Aquí aparece una distinción crucial: el riesgo no es que la IA no cree valor, sino que ese valor se concentre rápidamente en quienes alcanzan escala de adopción. Como ocurre con toda tecnología sujeta a rendimientos crecientes, la IA tiende a generar trayectorias divergentes. Algunas empresas quedarán atrapadas en pilotos eternos y balances decepcionantes; otras cruzarán un umbral de uso donde los beneficios comienzan a crecer de manera no lineal. Desde fuera, ambas parecen haber “invertido en IA”. Desde dentro, están en mundos completamente distintos.

Este punto conecta directamente con la dimensión macroeconómica y de política pública. En nuestro artículo argumentamos que dominar la adopción puede ser tan importante como dominar la frontera tecnológica. Países y empresas que no desarrollan modelos fundacionales pueden, sin embargo, capturar valor atrayendo centros de IA aplicada, servicios de adaptación, prompt engineering y soporte sectorial. Estas actividades generan capital humano, aprendizaje colectivo y reputación tecnológica, reforzando el efecto de red desde la periferia del sistema global. Evaluar estas estrategias con métricas tradicionales de ROI de corto plazo conduce, nuevamente, a conclusiones erróneas.
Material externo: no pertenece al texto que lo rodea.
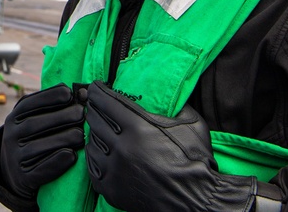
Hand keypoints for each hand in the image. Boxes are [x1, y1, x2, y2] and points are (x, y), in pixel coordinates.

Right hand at [0, 83, 86, 198]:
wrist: (15, 173)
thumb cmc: (34, 139)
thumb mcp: (34, 120)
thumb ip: (52, 107)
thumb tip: (82, 92)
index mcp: (14, 118)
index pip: (29, 104)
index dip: (49, 97)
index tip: (69, 93)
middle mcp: (10, 136)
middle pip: (34, 124)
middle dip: (60, 117)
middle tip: (81, 113)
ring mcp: (14, 157)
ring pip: (38, 146)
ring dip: (62, 138)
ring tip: (81, 134)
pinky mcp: (23, 177)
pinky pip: (40, 170)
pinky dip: (57, 162)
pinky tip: (72, 155)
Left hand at [85, 80, 257, 211]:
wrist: (196, 200)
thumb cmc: (195, 161)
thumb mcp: (190, 123)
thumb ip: (175, 105)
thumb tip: (167, 92)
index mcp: (137, 127)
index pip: (104, 101)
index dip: (97, 91)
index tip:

Wharton acierta al advertir contra el entusiasmo acrítico. No toda inversión en IA es inteligente, ni todo gasto se transformará mágicamente en productividad. Pero la lectura de “burbuja” pierde fuerza cuando se incorpora un marco dinámico. Las burbujas clásicas —tulipanes, dot-coms— se caracterizaron por precios desvinculados de cualquier mecanismo real de creación de valor. En el caso de la IA, los mecanismos existen y son observables: aprendizaje por uso, reducción de costos marginales, estandarización tecnológica y complementariedades de ecosistema. El problema no es su inexistencia, sino su mala medición.

En términos de P&L, esto tiene una implicación incómoda pero necesaria: la creación de valor de la IA no debe evaluarse únicamente a nivel de proyecto, sino a nivel de sistema. Una empresa puede no ver mejoras inmediatas en una línea específica, pero sí estar construyendo una base de aprendizaje que abarata futuras aplicaciones, reduce dependencia de proveedores externos y acelera la innovación interna. Desde el punto de vista contable, eso luce como gasto. Desde el punto de vista económico, es inversión en una plataforma con rendimientos crecientes.

La conclusión no es complaciente, sino exigente. La IA no garantiza valor; exige estrategia. Exige masa crítica de usuarios, integración real en procesos y paciencia para permitir que los efectos de red indirectos operen. Las empresas que no entiendan esto probablemente alimentarán, con razón, la narrativa de burbuja. Las que sí lo entiendan —y actúen en consecuencia— descubrirán que el verdadero riesgo no era invertir demasiado en IA, sino invertir sin comprender cómo y cuándo crea valor.

Sandro Zolezzi

Chileno-Costarricense. Ingeniero Civil-Industrial con énfasis en optimización de recursos de la Universidad de Chile, con una Maestría en Administración de Negocios con énfasis en economía y finanzas del INCAE Business School de Costa Rica.